Start of Given passage

Here’s a story that every daily newspaper should be running as of, oh, day before yesterday.
Is your state’s power grid in shape for a Texas-size storm? Do you even know where or how your state gets its power?
I sure don’t. Lucky for me there’s this magic button on the wall, and when I press it, zoom, I control the weather! Inside the house, anyway, and only if nothing goes wrong outside it.
Here’s a New York Times story from last fall breaking down how making electricity has changed over the past two decades. Regarding New Mexico, it reports:
Coal has been New Mexico’s primary source of electricity generation for nearly two decades. But coal-fired power has declined since 2004 in response to tougher air quality regulations, cheaper natural gas, and California’s decision in 2014 to stop purchasing electricity generated from coal in neighboring states.
Natural gas, wind and solar accounted for a little more than half of the electricity produced in New Mexico last year, up from just 15 percent two decades earlier. In 2019, the state legislature passed a law requiring utilities to get 50 percent of the electricity they sell from renewable sources by 2030, rising to 100 percent by 2045.
According to [the U.S. Energy Information Administration], New Mexico has among the highest potential for solar power in the country. The state also sends a significant amount of electricity to California, which has long set aggressive renewable energy goals.
Tags: electricity, Freezing to death in the dark, power grid
February 19, 2021 at 11:25 am |
Of course when you get a week straight of clouds, there goes solar. Better hope the wind blows. I wish this state wasn’t so anti-nuclear. The Gen III and potentially, Gen IV nuclear power plants could be a great backup or addition to renewables when the sun and wind are not renewing….
February 19, 2021 at 11:35 am |
What’s battery tech like these days? Power generated via wind and sun can be stored for use when one or neither is available, yeah? Or so the renewable dudes say, anyway, with the qualifier that it’s “getting better all the time.”
From the Colorado Sun:
February 19, 2021 at 12:18 pm |
Batteries take metals and the cost might come down but to a point. I guess that would be great for the lithium mines up near Dixon, at least with current technology. But the batteries last a few years at most and of course, there is nothing clean about mining metals and fabricating batteries. Then you recycle them, I guess.
Some other things I have heard of is using mirror arrays to boil water or oil to power a turbine but that is not storage. Something primitive like pumping water uphill during the day and generating hydropower at night has been suggested. Making hydrogen out of water works, too, but I don’t know the net energy gain of any of this. And of course, it would be nice to make stuff here in the USA instead of having China hold our family jewels for ransom some day.

End of Given passage

**Tasks:**
1 - Please retype the power grid post between "Is your state’s" and "in neighboring states.", inclusive.
2 - Answer these from the power grid post:
(a) In what year did California decide to stop purchasing electricity generated from coal in neighboring states?
(b) What share of the electricity they sell must utilities get from renewable sources by 2030 under the 2019 law?
(c) What kind of mines are mentioned as being near Dixon?
The material after this point is unrelated to the power grid post.

Start of Dataset excerpts

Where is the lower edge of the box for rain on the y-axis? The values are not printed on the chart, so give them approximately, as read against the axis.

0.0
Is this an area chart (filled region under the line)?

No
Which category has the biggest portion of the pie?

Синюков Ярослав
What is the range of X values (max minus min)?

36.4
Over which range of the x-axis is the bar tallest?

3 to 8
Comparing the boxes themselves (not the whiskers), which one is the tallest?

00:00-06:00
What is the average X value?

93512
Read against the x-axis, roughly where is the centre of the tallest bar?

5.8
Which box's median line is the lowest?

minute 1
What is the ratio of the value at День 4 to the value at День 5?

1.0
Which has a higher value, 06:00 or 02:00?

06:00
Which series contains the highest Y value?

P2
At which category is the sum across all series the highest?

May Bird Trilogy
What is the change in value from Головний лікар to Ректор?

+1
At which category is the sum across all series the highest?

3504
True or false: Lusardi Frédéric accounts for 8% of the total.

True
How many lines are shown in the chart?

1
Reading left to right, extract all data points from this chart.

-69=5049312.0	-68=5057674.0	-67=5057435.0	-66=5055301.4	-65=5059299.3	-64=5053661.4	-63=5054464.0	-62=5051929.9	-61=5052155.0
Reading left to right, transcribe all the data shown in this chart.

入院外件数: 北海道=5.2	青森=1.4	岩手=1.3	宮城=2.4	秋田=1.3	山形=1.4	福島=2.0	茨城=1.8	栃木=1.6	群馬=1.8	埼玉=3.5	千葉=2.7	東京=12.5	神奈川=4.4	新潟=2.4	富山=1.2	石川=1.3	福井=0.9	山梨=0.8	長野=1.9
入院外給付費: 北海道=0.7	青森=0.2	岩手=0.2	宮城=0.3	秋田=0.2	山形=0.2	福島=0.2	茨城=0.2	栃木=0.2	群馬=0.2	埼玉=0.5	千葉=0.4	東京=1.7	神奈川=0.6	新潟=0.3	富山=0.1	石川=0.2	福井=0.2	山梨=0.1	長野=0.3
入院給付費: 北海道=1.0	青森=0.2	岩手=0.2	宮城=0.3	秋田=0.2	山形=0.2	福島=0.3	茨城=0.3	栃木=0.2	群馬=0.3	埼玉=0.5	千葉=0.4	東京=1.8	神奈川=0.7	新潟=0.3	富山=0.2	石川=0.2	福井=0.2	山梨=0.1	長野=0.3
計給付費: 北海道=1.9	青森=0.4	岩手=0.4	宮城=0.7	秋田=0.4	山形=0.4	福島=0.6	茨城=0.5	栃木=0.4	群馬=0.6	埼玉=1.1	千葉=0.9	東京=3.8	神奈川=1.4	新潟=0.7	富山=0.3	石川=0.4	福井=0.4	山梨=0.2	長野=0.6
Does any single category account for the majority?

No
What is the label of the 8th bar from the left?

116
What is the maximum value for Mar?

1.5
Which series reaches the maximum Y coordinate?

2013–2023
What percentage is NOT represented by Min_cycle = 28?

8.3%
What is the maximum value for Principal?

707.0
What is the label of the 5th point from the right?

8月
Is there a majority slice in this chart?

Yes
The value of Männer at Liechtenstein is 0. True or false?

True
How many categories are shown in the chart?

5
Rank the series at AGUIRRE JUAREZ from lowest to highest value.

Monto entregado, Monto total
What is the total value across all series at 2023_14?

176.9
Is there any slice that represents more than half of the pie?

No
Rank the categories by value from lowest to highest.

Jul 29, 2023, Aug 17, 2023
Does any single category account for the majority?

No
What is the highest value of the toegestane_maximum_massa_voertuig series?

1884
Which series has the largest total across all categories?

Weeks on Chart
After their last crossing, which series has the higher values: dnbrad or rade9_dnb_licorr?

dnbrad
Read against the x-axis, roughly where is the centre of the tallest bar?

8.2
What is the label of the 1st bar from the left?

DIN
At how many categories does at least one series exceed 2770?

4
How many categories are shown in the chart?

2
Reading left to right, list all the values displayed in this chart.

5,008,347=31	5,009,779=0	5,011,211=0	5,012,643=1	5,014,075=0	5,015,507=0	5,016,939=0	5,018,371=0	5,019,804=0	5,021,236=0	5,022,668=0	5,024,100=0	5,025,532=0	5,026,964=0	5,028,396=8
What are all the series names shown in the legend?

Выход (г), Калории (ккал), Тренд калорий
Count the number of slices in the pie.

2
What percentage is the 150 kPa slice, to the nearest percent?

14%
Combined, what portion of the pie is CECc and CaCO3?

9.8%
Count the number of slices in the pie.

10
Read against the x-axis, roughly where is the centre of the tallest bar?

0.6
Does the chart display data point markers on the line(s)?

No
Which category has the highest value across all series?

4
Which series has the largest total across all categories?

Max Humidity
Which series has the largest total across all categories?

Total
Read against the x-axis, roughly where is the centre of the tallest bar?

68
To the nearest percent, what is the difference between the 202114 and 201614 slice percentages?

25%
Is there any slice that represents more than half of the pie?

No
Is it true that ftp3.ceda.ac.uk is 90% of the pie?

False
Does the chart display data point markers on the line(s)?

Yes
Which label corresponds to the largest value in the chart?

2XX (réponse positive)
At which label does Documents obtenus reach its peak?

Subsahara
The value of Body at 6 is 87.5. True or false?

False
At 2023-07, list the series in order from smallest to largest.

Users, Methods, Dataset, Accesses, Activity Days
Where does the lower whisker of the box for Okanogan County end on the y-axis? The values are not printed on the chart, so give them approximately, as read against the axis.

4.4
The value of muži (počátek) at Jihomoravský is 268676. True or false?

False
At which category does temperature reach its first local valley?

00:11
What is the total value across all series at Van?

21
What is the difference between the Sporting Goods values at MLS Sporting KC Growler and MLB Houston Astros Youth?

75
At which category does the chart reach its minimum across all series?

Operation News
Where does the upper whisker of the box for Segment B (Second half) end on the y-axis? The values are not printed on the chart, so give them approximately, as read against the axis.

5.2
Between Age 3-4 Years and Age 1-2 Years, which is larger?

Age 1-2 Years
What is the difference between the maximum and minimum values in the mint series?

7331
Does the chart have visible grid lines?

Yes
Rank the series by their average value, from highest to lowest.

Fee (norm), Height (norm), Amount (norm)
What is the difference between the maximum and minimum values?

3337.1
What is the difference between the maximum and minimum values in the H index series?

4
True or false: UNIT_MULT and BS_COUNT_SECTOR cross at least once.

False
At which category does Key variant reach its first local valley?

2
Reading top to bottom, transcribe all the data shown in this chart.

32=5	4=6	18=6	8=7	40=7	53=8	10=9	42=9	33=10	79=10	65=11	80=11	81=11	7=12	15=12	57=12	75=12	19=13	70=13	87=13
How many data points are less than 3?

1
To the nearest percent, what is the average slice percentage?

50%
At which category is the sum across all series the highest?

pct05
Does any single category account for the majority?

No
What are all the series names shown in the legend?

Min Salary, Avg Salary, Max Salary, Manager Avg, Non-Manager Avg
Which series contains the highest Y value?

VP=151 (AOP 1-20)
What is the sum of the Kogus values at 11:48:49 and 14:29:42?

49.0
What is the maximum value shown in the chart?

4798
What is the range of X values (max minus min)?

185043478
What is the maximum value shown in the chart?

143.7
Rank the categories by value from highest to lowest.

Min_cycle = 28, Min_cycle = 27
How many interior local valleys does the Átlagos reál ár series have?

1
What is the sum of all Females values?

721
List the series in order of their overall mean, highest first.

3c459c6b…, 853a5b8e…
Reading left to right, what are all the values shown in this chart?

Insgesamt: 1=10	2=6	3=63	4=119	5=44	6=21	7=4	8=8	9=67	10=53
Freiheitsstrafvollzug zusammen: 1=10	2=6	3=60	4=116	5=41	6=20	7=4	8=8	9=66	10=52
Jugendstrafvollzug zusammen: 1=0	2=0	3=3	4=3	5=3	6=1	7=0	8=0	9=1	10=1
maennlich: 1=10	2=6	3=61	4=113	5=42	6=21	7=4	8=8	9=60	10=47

End of Dataset excerpts

**Outputs in order:**
1 -
Is your state’s power grid in shape for a Texas-size storm? Do you even know where or how your state gets its power?
I sure don’t. Lucky for me there’s this magic button on the wall, and when I press it, zoom, I control the weather! Inside the house, anyway, and only if nothing goes wrong outside it.
Here’s a New York Times story from last fall breaking down how making electricity has changed over the past two decades. Regarding New Mexico, it reports:
Coal has been New Mexico’s primary source of electricity generation for nearly two decades. But coal-fired power has declined since 2004 in response to tougher air quality regulations, cheaper natural gas, and California’s decision in 2014 to stop purchasing electricity generated from coal in neighboring states.

2 -
(a) 2014
(b) 50 percent
(c) Lithium mines